Jake left his own sumptuous suite, with its four-poster and giant gilt mirror and real Oriental rugs, and walked down the hall to rap on the door of Ramirez’s room. When he didn’t get an answer, he looked first one way down the hall, and then the other. This was one of the windowless passages on the second floor, and though the hall was wide, the dark paneling and flickering sconces gave the impression that the walls were slowly closing in on him. Despite its richness, the manor had the air of a haunted house about it, and he suppressed a shudder.

“Ramirez,” he called, and knocked again. “Adela. You alright?”

“Fine,” she barked from the other side. Which wasn’t like her. She was coy, infuriating, and superior. But she wasn’t snappish.

“Can I come in?”

“Asshole.” But that wasn’t a no, and he was starting to worry.

He cracked the door and peeked in, then eased it open the rest of the way when he saw that she was sitting on the side of the bed in workout gear, her head in her hands.

“Hey,” he said, taking an uncertain step forward. “Is it your leg?” She wore shorts, and he could see the heavy bandage on her thigh. “Do you need to go back to medical?”

She sat up, pushed herself up, hands on her knees. Her hair, tied back in a loose knot, looked damp, like she’d just had a shower.
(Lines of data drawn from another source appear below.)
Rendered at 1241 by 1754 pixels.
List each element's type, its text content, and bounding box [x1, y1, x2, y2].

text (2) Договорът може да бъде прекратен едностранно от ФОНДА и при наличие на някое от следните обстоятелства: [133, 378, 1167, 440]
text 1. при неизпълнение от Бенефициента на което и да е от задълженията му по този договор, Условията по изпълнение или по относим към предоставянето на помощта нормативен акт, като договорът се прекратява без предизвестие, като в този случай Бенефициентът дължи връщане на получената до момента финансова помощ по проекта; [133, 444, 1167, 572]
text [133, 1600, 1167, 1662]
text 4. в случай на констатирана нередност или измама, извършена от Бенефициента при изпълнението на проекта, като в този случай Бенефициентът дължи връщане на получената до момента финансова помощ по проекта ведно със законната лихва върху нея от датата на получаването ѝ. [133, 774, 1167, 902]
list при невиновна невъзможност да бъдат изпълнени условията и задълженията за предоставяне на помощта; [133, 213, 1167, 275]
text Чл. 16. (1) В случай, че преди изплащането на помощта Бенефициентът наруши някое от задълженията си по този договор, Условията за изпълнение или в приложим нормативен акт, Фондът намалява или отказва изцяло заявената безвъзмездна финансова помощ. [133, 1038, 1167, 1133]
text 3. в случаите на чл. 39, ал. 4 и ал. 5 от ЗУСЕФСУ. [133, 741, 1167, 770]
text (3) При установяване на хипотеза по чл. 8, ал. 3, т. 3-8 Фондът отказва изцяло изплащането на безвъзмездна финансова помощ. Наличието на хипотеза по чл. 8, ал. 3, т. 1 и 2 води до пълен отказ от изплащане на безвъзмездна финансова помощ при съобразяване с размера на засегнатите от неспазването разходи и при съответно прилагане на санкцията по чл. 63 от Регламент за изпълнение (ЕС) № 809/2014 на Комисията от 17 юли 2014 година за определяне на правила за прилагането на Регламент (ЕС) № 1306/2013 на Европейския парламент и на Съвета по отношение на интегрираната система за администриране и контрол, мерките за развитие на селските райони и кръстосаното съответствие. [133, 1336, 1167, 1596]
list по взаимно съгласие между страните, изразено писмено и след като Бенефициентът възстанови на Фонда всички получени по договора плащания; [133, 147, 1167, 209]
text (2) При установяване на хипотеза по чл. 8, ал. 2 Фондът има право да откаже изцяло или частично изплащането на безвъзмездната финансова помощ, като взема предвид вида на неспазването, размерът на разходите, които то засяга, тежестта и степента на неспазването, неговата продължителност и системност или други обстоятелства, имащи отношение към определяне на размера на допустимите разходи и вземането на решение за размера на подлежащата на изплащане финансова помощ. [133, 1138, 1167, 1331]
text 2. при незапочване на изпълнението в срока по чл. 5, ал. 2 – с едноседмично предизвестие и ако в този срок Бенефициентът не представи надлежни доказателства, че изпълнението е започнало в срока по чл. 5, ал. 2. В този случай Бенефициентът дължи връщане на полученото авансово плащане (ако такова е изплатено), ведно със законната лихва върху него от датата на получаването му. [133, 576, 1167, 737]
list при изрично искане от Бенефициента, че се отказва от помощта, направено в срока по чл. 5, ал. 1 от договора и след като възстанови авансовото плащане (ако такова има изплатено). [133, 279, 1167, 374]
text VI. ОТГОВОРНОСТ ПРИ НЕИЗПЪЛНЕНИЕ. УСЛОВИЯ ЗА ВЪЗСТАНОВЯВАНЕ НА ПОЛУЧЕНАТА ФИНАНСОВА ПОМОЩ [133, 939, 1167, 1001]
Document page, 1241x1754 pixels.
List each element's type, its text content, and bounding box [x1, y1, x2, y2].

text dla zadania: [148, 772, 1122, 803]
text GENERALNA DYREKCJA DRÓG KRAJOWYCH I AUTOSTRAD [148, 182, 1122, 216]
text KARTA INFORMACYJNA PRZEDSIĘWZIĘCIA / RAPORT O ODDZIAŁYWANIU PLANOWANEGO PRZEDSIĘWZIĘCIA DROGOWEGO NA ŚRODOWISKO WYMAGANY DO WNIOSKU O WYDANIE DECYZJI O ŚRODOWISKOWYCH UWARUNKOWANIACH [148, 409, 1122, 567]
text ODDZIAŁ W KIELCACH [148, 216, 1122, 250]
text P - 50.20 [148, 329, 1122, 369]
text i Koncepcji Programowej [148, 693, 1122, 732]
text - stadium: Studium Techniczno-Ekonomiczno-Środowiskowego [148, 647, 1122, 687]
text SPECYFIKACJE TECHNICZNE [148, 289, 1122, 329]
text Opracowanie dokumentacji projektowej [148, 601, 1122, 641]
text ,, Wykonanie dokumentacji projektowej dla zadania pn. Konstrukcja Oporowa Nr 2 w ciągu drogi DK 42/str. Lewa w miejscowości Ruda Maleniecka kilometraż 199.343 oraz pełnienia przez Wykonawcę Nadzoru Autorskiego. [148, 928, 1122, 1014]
She was very obviously not wearing a bra under her Nike tank top. And she was glaring at him. “Boundaries, dude.”

But what snared his attention was her foot. The right one. Because it…wasn’t quite the same as the left. And then he jaw the faint pink line of a scar around her calf.

“Hey. Eyes up here, asshole.”

He jerked and lifted his gaze to meet her furious stare. Not just angry, but desperate, spooked. Self-conscious. “Sorry–”

“What do you want?”

“You got hurt. I wanted to check on you.”

She sneered and dragged the folded blanket over from the end of the bed, up into her lap; it shook out over her knees, hiding her bandage…and her mismatched feet. “Right. ‘Cause you’re such a nice guy.” When she angrily tucked a stray piece of hair behind her ear, he saw that her hand was shaking.

“Because you’re part of my team, and I was concerned,” he said. “What happened with Vlad?”

She made a face, but not fast enough. He saw a ripple of shock, even fear, before she shuttered her expression and just looked sour. “Nothing.”

Jake waited.

“He’s creepy as shit.”

“Yeah.”

She glanced up at him, finally, some of the fear peeking through her fa?ade. “Do you know what’s in the injections they give us?” she asked.

He shrugged. They’d told him it was an experimental drug, and he hadn’t cared what was in it or what the side-effects might be. There were people capable of living without sight – capable of thriving, even – but he didn’t have the grace or the temerity to be one of them. He’d signed – as best he could without being able to see the pen or paper – and never asked twice about the shit they were pumping into his veins.

“Why, do you?” he asked.

“I think–”

The walkie on his belt crackled to life. “Major Treadwell,” one of the guards said. “We have a situation.”

*

Rooster wasn’t proud of the way his stomach turned over when one of the guards cinched a blindfold tight around his eyes. Rob had warned him that something like this might happen, and he’d been mentally preparing himself, but he was already without weapons; take away his vision, and he felt breathlessly vulnerable in the worst way.